PENN Entertainment and Churchill Downs, Inc. own brick-and-mortar casinos in the state, but would not be allowed to offer gambling platforms. On the sports betting side, that has meant that PENN’s ESPN BET is not available. Caesars Sportsbook and DraftKings are partnered with tribes for wagering.

Maine lawmakers are among a small handful considering online casino across the country this session. Lawmakers in Maryland have been regularly discussing and negotiating what online casino would look like, but do not yet have a clear path to legalization. In February, an online casino bill in Wyoming died in the House, and politicians in New York have been pushing to legalize, but don’t have the support of the governor.

In Maine, Gov. Janet Mills upended a legal sports betting proposal in 2022, giving the tribes a monopoly. The move was considered an olive branch to the four tribes, none of which are federally recognized. Online gambling was included in that agreement, but lawmakers must still craft a legislation to make it so. The apparent goal with online casino would be the same — tribes would hold the licenses, and commercial operators could partner with them. Caesars and DraftKings, which just last month expanded their offerings through what some are calling a game-changing deal with lottery company Jackpocket, both have iCasino products they could offer.

New tax rate, fees

Thursday’s work session stretched out until nearly 6 p.m. local time, and resulted in lawmakers tabling discussion on a bill that would legalize historical horse racing. The group will pick up discussion on that proposal and one that would allow veterans groups a slice of the online gambling pie March 7.

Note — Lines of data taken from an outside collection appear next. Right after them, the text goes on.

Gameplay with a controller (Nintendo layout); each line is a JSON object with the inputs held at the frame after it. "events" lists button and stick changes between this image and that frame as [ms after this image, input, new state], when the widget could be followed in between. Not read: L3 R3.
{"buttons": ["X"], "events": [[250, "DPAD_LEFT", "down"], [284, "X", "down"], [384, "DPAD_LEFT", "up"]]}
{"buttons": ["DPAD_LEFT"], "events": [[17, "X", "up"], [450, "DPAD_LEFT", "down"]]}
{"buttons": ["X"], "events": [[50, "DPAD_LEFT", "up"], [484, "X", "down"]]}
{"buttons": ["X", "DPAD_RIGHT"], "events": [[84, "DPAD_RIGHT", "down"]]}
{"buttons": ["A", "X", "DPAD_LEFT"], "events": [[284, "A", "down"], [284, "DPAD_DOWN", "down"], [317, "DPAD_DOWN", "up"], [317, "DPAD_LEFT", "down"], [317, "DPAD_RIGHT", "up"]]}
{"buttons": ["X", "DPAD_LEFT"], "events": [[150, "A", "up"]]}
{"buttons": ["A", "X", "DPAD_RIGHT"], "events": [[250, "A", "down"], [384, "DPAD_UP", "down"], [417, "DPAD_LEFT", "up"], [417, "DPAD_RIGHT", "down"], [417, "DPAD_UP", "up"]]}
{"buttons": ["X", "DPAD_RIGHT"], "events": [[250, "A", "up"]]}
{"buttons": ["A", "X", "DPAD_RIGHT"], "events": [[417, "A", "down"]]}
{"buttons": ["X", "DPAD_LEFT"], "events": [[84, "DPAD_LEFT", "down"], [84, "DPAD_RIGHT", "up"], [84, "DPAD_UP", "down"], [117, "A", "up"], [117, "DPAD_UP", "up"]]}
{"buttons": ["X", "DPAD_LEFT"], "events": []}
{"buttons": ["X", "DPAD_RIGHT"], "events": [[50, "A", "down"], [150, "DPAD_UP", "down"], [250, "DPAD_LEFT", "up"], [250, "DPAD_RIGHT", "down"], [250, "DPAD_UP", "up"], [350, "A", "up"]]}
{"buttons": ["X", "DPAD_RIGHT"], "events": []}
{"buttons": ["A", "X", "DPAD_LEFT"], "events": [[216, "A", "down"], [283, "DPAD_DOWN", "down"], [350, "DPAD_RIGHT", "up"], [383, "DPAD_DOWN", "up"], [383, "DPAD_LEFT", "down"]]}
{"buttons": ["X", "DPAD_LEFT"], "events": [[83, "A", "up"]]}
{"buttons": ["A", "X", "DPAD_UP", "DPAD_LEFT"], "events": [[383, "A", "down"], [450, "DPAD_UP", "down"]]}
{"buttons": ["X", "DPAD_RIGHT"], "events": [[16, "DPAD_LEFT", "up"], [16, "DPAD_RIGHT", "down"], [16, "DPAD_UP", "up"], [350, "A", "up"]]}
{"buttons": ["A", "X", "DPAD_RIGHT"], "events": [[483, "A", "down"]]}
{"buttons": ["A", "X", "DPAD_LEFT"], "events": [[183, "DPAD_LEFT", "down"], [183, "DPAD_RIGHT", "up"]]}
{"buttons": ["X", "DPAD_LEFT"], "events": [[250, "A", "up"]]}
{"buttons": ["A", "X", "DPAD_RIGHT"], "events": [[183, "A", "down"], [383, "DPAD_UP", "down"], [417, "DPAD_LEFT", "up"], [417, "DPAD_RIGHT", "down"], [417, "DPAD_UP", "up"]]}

The main bill, LD 1777, has been amended since it was filed. The bill started by proposing a 25% tax rate on online gambling, but that has been reduced to 16%. In the initial version of the bill, licensees would have paid a $200,000 application and renewal fee, with licenses being valid for four years. The latest amendment changes the fees to $50,000 per year.

Lawmakers also spent considerable time discussing what proportion of state revenue from online gambling would be earmarked for problem and responsible gaming initiatives, educational programs, and the like. Bill sponsor Rep. Laura D. Supica said repeatedly during the work session that her proposal could — and likely would — continue to be amended through the legislative process. Sources say whatever the outcome, it is unlikely Mills will sign it.

Maine’s legislative session is in session until April 17, and there is no crossover deadline for bills to move from one chamber to the other, but bills introduced this year do not carry over.